:: EXERCISE DESCRIPTION ::
The following data has a line with "σημεῖον γένηται τῶν" and a line with "μήτε ἐν τῷ <lb/>αὐχένι, πλεῖστον". Write out exactly those lines and all the lines between them.

======== RECORDS SUPPLIED ========

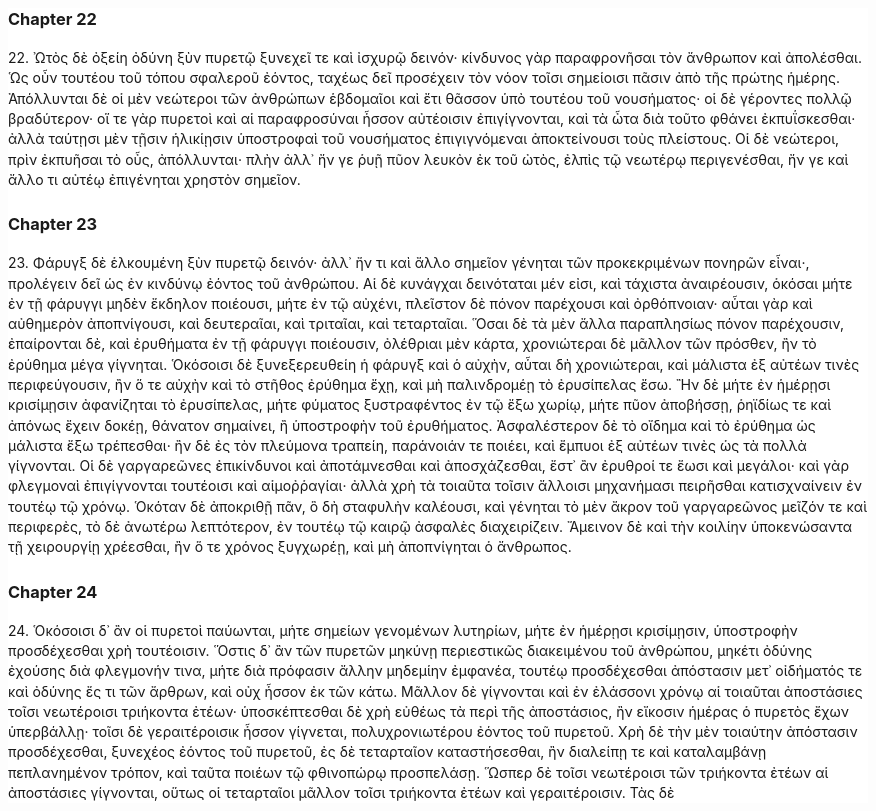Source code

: 
### Chapter 22

<p>22. Ὠτὸς δὲ ὀξείη ὀδύνη ξὺν πυρετῷ ξυνεχεῖ τε καὶ ἰσχυρῷ <lb/>δεινόν·
                        κίνδυνος γὰρ παραφρονῆσαι τὸν ἄνθρωπον καὶ ἀπολέσθαι. <lb/>Ὡς οὖν τουτέου
                        τοῦ τόπου σφαλεροῦ ἐόντος, ταχέως δεῖ προσέχειν <lb/>τὸν νόον τοῖσι
                        σημείοισι πᾶσιν ἀπὸ τῆς πρώτης ἡμέρης. Ἀπόλλυνται <lb/>δὲ οἱ μὲν νεώτεροι
                        τῶν ἀνθρώπων ἑβδομαῖοι καὶ ἔτι θᾶσσον <lb/>ὑπὸ τουτέου τοῦ νουσήματος· οἱ δὲ
                        γέροντες πολλῷ βραδύτερον· <lb/>οἵ τε γὰρ πυρετοὶ καὶ αἱ παραφροσύναι ἧσσον
                        αὐτέοισιν ἐπιγίγνονται, <lb/>καὶ τὰ ὦτα διὰ τοῦτο φθάνει ἐκπυΐσκεσθαι· ἀλλὰ
                        <lb/>ταύτῃσι μὲν τῇσιν ἡλικίῃσιν ὑποστροφαὶ τοῦ νουσήματος ἐπιγιγνόμεναι
                        <lb/>ἀποκτείνουσι τοὺς πλείστους. Οἱ δὲ νεώτεροι, πρὶν ἐκπυῆσαι <lb/>τὸ οὖς,
                        ἀπόλλυνται· πλὴν ἀλλ᾿ ἤν γε ῥυῇ πῦον λευκὸν <lb/>ἐκ τοῦ ὠτὸς, ἐλπὶς τῷ
                        νεωτέρῳ περιγενέσθαι, ἤν γε καὶ ἄλλο <lb/>τι αὐτέῳ ἐπιγένηται χρηστὸν
                        σημεῖον. </p>


### Chapter 23

<p>23. Φάρυγξ δὲ ἑλκουμένη ξὺν πυρετῷ δεινόν· ἀλλ᾿ ἤν τι <pb n="176"/> καὶ ἄλλο
                        σημεῖον γένηται τῶν προκεκριμένων πονηρῶν εἶναι·, <lb/>προλέγειν δεῖ ὡς ἐν
                        κινδύνῳ ἐόντος τοῦ ἀνθρώπου. Αἱ δὲ κυνάγχαι <lb/>δεινόταται μέν εἰσι, καὶ
                        τάχιστα ἀναιρέουσιν, ὁκόσαι <lb/>μήτε ἐν τῇ φάρυγγι μηδὲν ἔκδηλον ποιέουσι,
                        μήτε ἐν τῷ <lb/>αὐχένι, πλεῖστον δὲ πόνον παρέχουσι καὶ ὀρθόπνοιαν· αὗται
                        <lb/>γὰρ καὶ αὐθημερὸν ἀποπνίγουσι, καὶ δευτεραῖαι, καὶ τριταῖαι, <lb/>καὶ
                        τεταρταῖαι. Ὅσαι δὲ τὰ μὲν ἄλλα παραπλησίως πόνον <lb/>παρέχουσιν,
                        ἐπαίρονται δὲ, καὶ ἐρυθήματα ἐν τῇ φάρυγγι <lb/>ποιέουσιν, ὀλέθριαι μὲν
                        κάρτα, χρονιώτεραι δὲ μᾶλλον <lb/>τῶν πρόσθεν, ἢν τὸ ἐρύθημα μέγα γίγνηται.
                        Ὁκόσοισι δὲ <lb/>ξυνεξερευθείη ἡ φάρυγξ καὶ ὁ αὐχὴν, αὗται δὴ χρονιώτεραι,
                        <lb/>καὶ μάλιστα ἐξ αὐτέων τινὲς περιφεύγουσιν, ἢν ὅ τε <pb n="178"/> αὐχὴν
                        καὶ τὸ στῆθος ἐρύθημα ἔχῃ, καὶ μὴ παλινδρομέῃ τὸ <lb/>ἐρυσίπελας ἔσω. Ἢν δὲ
                        μήτε ἐν ἡμέρῃσι κρισίμῃσιν <lb/>ἀφανίζηται τὸ ἐρυσίπελας, μήτε φύματος
                        ξυστραφέντος ἐν τῷ <lb/>ἔξω χωρίῳ, μήτε πῦον ἀποβήσσῃ, ῥηϊδίως τε καὶ ἀπόνως
                        <lb/>ἔχειν δοκέῃ, θάνατον σημαίνει, ἢ ὑποστροφὴν τοῦ ἐρυθήματος.
                        <lb/>Ἀσφαλέστερον δὲ τὸ οἴδημα καὶ τὸ ἐρύθημα ὡς μάλιστα ἔξω <lb/>τρέπεσθαι·
                        ἢν δὲ ἐς τὸν πλεύμονα τραπείη, παράνοιάν <lb/>τε ποιέει, καὶ ἔμπυοι ἐξ
                        αὐτέων τινὲς ὡς τὰ <lb/>πολλὰ γίγνονται. Οἱ δὲ γαργαρεῶνες ἐπικίνδυνοι καὶ
                        ἀποτάμνεσθαι <lb/>καὶ ἀποσχάζεσθαι, ἔστ᾿ ἂν ἐρυθροί τε ἔωσι καὶ
                        <lb/>μεγάλοι· καὶ γὰρ φλεγμοναὶ ἐπιγίγνονται τουτέοισι καὶ αἱμοῤῥαγίαι·
                        <lb/>ἀλλὰ χρὴ τὰ τοιαῦτα τοῖσιν ἄλλοισι μηχανήμασι πειρῆσθαι
                        <lb/>κατισχναίνειν ἐν τουτέῳ τῷ χρόνῳ. Ὁκόταν δὲ ἀποκριθῇ <lb/>πᾶν, ὃ δὴ
                        σταφυλὴν καλέουσι, καὶ γένηται τὸ <pb n="180"/> μὲν ἄκρον τοῦ γαργαρεῶνος
                        μεῖζόν τε καὶ περιφερὲς, τὸ δὲ <lb/>ἀνωτέρω λεπτότερον, ἐν τουτέῳ τῷ καιρῷ
                        ἀσφαλὲς διαχειρίζειν. <lb/>Ἄμεινον δὲ καὶ τὴν κοιλίην ὑποκενώσαντα τῇ
                        χειρουργίῃ <lb/>χρέεσθαι, ἢν ὅ τε χρόνος ξυγχωρέῃ, καὶ μὴ ἀποπνίγηται ὁ
                        ἄνθρωπος. </p>


### Chapter 24

<p>24. Ὁκόσοισι δ᾿ ἂν οἱ πυρετοὶ παύωνται, μήτε σημείων <lb/>γενομένων λυτηρίων,
                        μήτε ἐν ἡμέρῃσι κρισίμῃσιν, <lb/>ὑποστροφὴν προσδέχεσθαι χρὴ τουτέοισιν.
                        Ὅστις δ᾿ ἂν τῶν <lb/>πυρετῶν μηκύνῃ περιεστικῶς διακειμένου τοῦ ἀνθρώπου,
                        <lb/>μηκέτι ὀδύνης ἐχούσης διὰ φλεγμονήν τινα, μήτε διὰ πρόφασιν <lb/>ἄλλην
                        μηδεμίην ἐμφανέα, τουτέῳ προσδέχεσθαι ἀπόστασιν μετ᾿ <lb/>οἰδήματός τε καὶ
                        ὀδύνης ἔς τι τῶν ἄρθρων, καὶ οὐχ ἧσσον ἐκ τῶν <lb/>κάτω. Μᾶλλον δὲ γίγνονται
                        καὶ ἐν ἐλάσσονι χρόνῳ αἱ τοιαῦται <lb/>ἀποστάσιες τοῖσι νεωτέροισι τριήκοντα
                        ἐτέων· ὑποσκέπτεσθαι <lb/>δὲ χρὴ εὐθέως τὰ περὶ τῆς ἀποστάσιος, ἢν εἴκοσιν
                        <lb/>ἡμέρας ὁ πυρετὸς ἔχων ὑπερβάλλῃ· τοῖσι δὲ γεραιτέροισικ <pb n="182"/>
                        ἧσσον γίγνεται, πολυχρονιωτέρου ἐόντος τοῦ πυρετοῦ. Χρὴ <lb/>δὲ τὴν μὲν
                        τοιαύτην ἀπόστασιν προσδέχεσθαι, ξυνεχέος <lb/>ἐόντος τοῦ πυρετοῦ, ἐς δὲ
                        τεταρταῖον καταστήσεσθαι, ἢν διαλείπῃ <lb/>τε καὶ καταλαμβάνῃ πεπλανημένον
                        τρόπον, καὶ ταῦτα <lb/>ποιέων τῷ φθινοπώρῳ προσπελάσῃ. Ὥσπερ δὲ τοῖσι
                        νεωτέροισι <lb/>τῶν τριήκοντα ἐτέων αἱ ἀποστάσιες γίγνονται, οὕτως οἱ
                        <lb/>τεταρταῖοι μᾶλλον τοῖσι τριήκοντα ἐτέων καὶ γεραιτέροισιν. <lb/>Τὰς δὲ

========

:: REPLY ::
                        σημεῖον γένηται τῶν προκεκριμένων πονηρῶν εἶναι·, <lb/>προλέγειν δεῖ ὡς ἐν
                        κινδύνῳ ἐόντος τοῦ ἀνθρώπου. Αἱ δὲ κυνάγχαι <lb/>δεινόταται μέν εἰσι, καὶ
                        τάχιστα ἀναιρέουσιν, ὁκόσαι <lb/>μήτε ἐν τῇ φάρυγγι μηδὲν ἔκδηλον ποιέουσι,
                        μήτε ἐν τῷ <lb/>αὐχένι, πλεῖστον δὲ πόνον παρέχουσι καὶ ὀρθόπνοιαν· αὗται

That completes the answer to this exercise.